All main shale oil plays increased drilling efficiency in 2015 and on average, one rig currently drills up to 16 horizontal wells per year with a total measured depth of 15,000 ft. In the Niobrara shale play one rig drills up to 27 of these type of wells, the largest among the main shale oil plays. Wells in Niobrara are drilled with an average lateral length of 7,000 ft and 93% pad drilling. A key reason of improved drilling efficiency is the deferral of older rigs, leaving mostly the newly build and more efficient rigs still drilling in the shale plays. Towards 2016, pad drilling in Niobrara is expected to continue at current 2015 levels, similar to what is expected for Bakken. Further drilling efficiency can be expected in the Permian Basin.
All main shale oil plays have increased the average lateral length of the wells in 2015. Niobrara has been the play with the largest increase in lateral length per well during this year, mainly due to longer laterals drilled by Anadarko, Bill Barret and Noble Energy. These longer lateral wells have required larger amounts of proppant, which gives an indication of bigger stages, hence more reservoir contact that ultimately results in higher oil recovery. This case is more prominent in Permian Delaware wells, which have had a slight increase in lateral length but a significant increase in proppant use.
Permian Delaware wells now recover just 85 thousand bbl less of oil EUR than Bakken wells, 22% above average in US shale plays. Further improvements in well performance can be expected among all shale plays except Eagle Ford, which has shown a similar 90-day initial production rate since 2012 at nearly 600 boe/d and marginal increases in Oil EUR, even though proppant use in this play has increased consistently every year. Such trends in the Eagle Ford play affect the drilling and completion (D&C) well cost per EUR, which over the last four years has decreased the least in comparison to other main shale oil plays, as shown in Figure 4.

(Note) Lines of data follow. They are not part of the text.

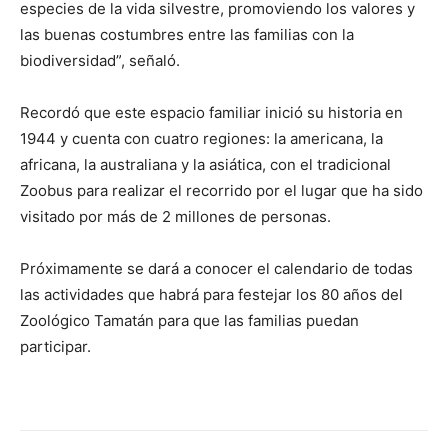
especies de la vida silvestre, promoviendo los valores y
las buenas costumbres entre las familias con la
biodiversidad”, señaló.
Recordó que este espacio familiar inició su historia en
1944 y cuenta con cuatro regiones: la americana, la
africana, la australiana y la asiática, con el tradicional
Zoobus para realizar el recorrido por el lugar que ha sido
visitado por más de 2 millones de personas.
Próximamente se dará a conocer el calendario de todas
las actividades que habrá para festejar los 80 años del
Zoológico Tamatán para que las familias puedan
participar.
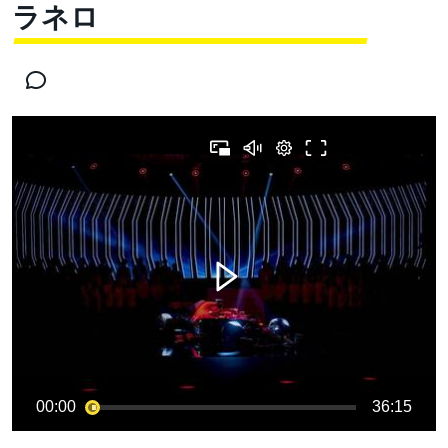
ラネロ
00:00
36:15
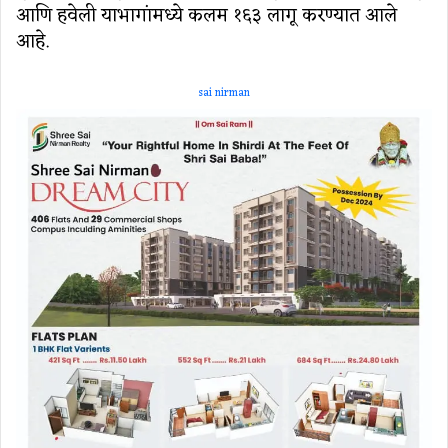
आणि हवेली याभागांमध्ये कलम १६३ लागू करण्यात आले
आहे.
sai nirman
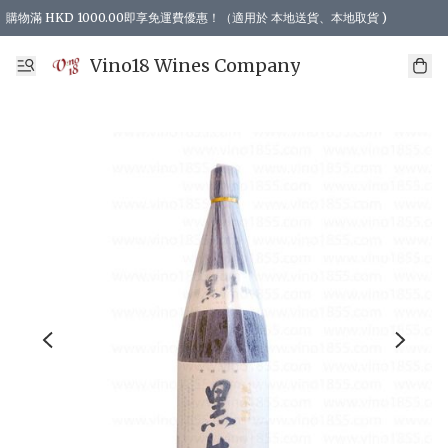
購物滿 HKD 1000.00即享免運費優惠！（適用於 本地送貨、本地取貨 )
Vino18 Wines Company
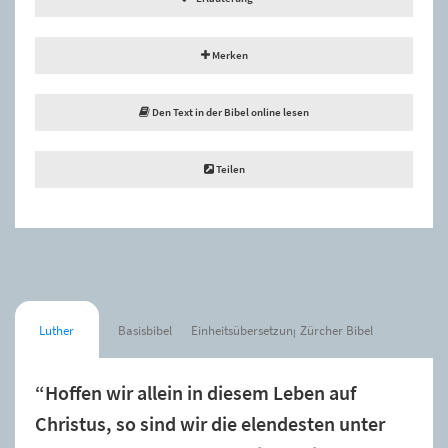
Merken
Den Text in der Bibel online lesen
Teilen
Luther
Basisbibel
Einheitsübersetzung
Zürcher Bibel
“Hoffen wir allein in diesem Leben auf
Christus, so sind wir die elendesten unter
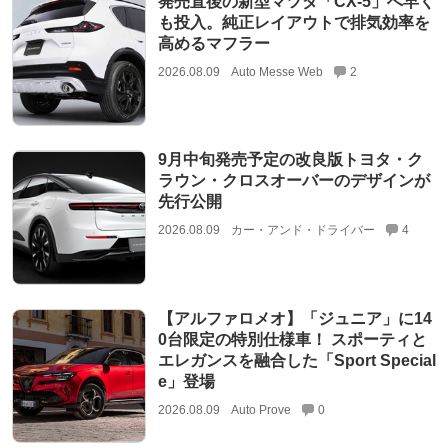
発売直後の新型マツダ「CX-5」へ早く
も投入。純正レイアウトで排気効率を
高めるマフラー
2026.08.09
Auto Messe Web
2
9月中旬発売予定の改良版トヨタ・ク
ラウン・クロスオーバーのデザインが
先行公開
2026.08.09
カー・アンド・ドライバー
4
【アルファロメオ】「ジュニア」に14
0台限定の特別仕様車！ スポーティと
エレガンスを融合した「Sport Special
e」登場
2026.08.09
Auto Prove
0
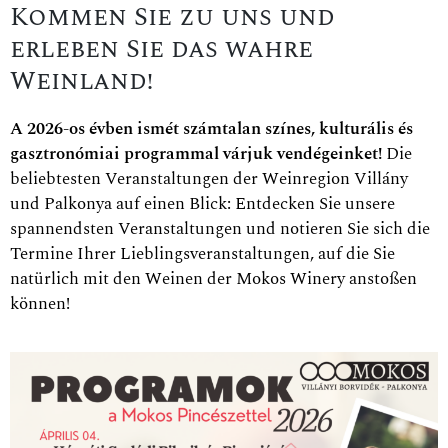
Kommen Sie zu uns und
erleben Sie das wahre
Weinland!
A 2026-os évben ismét számtalan színes, kulturális és
gasztronómiai programmal várjuk vendégeinket!
Die
beliebtesten Veranstaltungen der Weinregion Villány
und Palkonya auf einen Blick: Entdecken Sie unsere
spannendsten Veranstaltungen und notieren Sie sich die
Termine Ihrer Lieblingsveranstaltungen, auf die Sie
natürlich mit den Weinen der Mokos Winery anstoßen
können!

Eagle Ford wells have marginally decreased the well cost per EUR in 2015, only 3% yearly and still above 10 $/bbl. The Permian Midland shale play, on the other hand, has decreased the yearly well cost per EUR by 15% in 2015 and 61% since 2011. A decreasing well cost per EUR indicates that companies are able to recover more volumes for every dollar spent. During 2015, most operators improved in this metric mainly due to drilling only their best acreage i.e. high grading, but the size of such areas or sweet spots is limited. At the current well spacing, companies will drill up their core areas in about eight years, by assuming a drilling level similar to that one in 2014.